■ Assignment:
Pick up the review of the Emily Dickinson film "A Quiet Passion" after its final sentence and keep writing it.

■ Text segment:
--
Of the films opening in Spokane today, only one is aimed at a truly arts-oriented audience. And that film, "A Quiet Passion," is opening — no surprise — at the Magic Lantern. Following is the review of "A Quiet Passion" that I wrote for Spokane Public Radio:

Capturing a writer’s life isn’t the easiest task for a filmmaker. Make a movie about an artist, and you can just show paintings. Or sculptures. Whatever. With musicians, you can rely on the magic of sound. Boom-shakalaka. Boom.

But writing? Most movies about writers tend to be filled with scenes of characters scribbling with a pen or pounding a keyboard, squinting as they struggle to find the right turns of phrase.

Of course, good films have been made about writers, even if most are as different from one another as a sonnet is from a limerick. Spike Jonze and Charlie Kaufman gave us “Adaptation,” Bennett Miller “Capote,” the Coen Brothers “Barton Fink.” And no three films on the same topic are more dissimilar.

Clearly, then, British filmmaker Terence Davies took on a difficult task when he decided to write and direct “A Quiet Passion,” which concerns the poet Emily Dickinson. It’s one thing to delve into the mind of a Hollywood screenwriter, as Jonze, Kaufman and the Coens did, or even the world of literary gossip as Miller did. It’s quite another to dissect the life of a poet whose best works radiate with meanings that go far deeper than the words used to convey them.

Davies follows the basic chronology of Dickinson’s life, beginning several years after her birth in 1830 through her death in 1886. We first see Dickinson (played by Emma Bell) as a student at Mount Holyoke Female Seminary, refusing to identify herself as a Christian. This nonconformist attitude toward religion, as well as her anger and frustration at the limitations placed on women of her day, is a big part of what comprises “A Quiet Passion.”
--
■ Dataset extract:

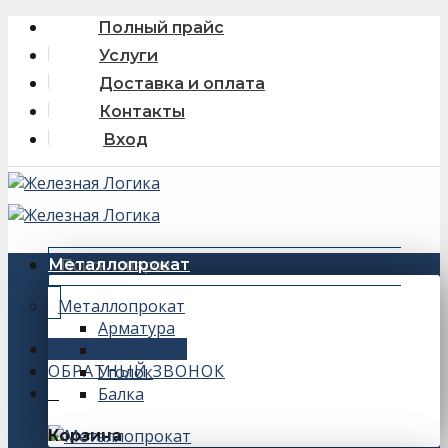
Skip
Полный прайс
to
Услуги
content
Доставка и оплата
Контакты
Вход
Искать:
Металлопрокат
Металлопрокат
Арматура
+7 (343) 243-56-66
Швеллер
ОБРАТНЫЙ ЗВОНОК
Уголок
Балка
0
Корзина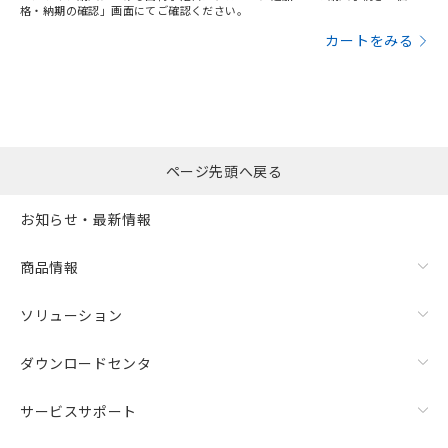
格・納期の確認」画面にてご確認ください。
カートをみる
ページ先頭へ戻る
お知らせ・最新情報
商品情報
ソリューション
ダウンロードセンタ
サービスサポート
--
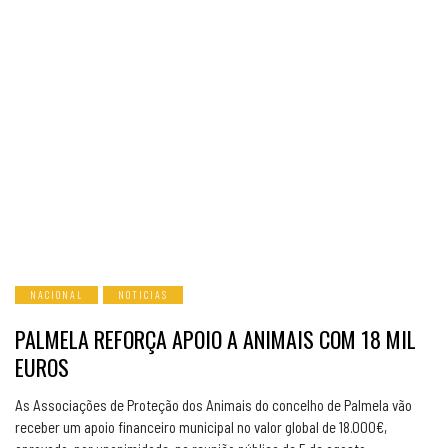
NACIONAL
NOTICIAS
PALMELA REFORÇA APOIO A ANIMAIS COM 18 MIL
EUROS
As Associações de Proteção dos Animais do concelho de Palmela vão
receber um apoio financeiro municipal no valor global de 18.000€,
--
■ Result of this task:
After leaving school, Dickinson returns home to Amherst, Mass., to live with her father, a lawyer (played by Keith Carradine), her mother, older brother and younger sister. The house is a strict patriarchy, if a somewhat compassionate one. Dickinson’s father does grant her request to stay up at night to write, even though he thinks Dickinson an unbecoming young woman in other ways.

As the film goes on – and older actors take over the roles of Dickinson (now played by Cynthia Nixon) and her siblings – the pressure of living under such constraints begins to show, especially on the women. One early scene is especially telling: a 360-degree pan of a candle- and firelit room, capturing first Dickinson, her father and brother all reading, her sister crocheting, her mother staring silently, then returning to Dickinson who wears an expression of what might be horror, suggesting that she sees her future. Bleak. And lonely.

Such scenes are the best of what Davies’ film has to offer. Some of his other artistic choices are more problematic. Much of the dialogue feels stilted, and the obligatory voiceovers are likely to make sense more to Dickinson scholars than the general public.

If nothing else, “A Quiet Passion” does succeed in portraying the ultimate irony: that a woman whose life was filled with so much anguish could leave behind such a rich legacy of literary beauty.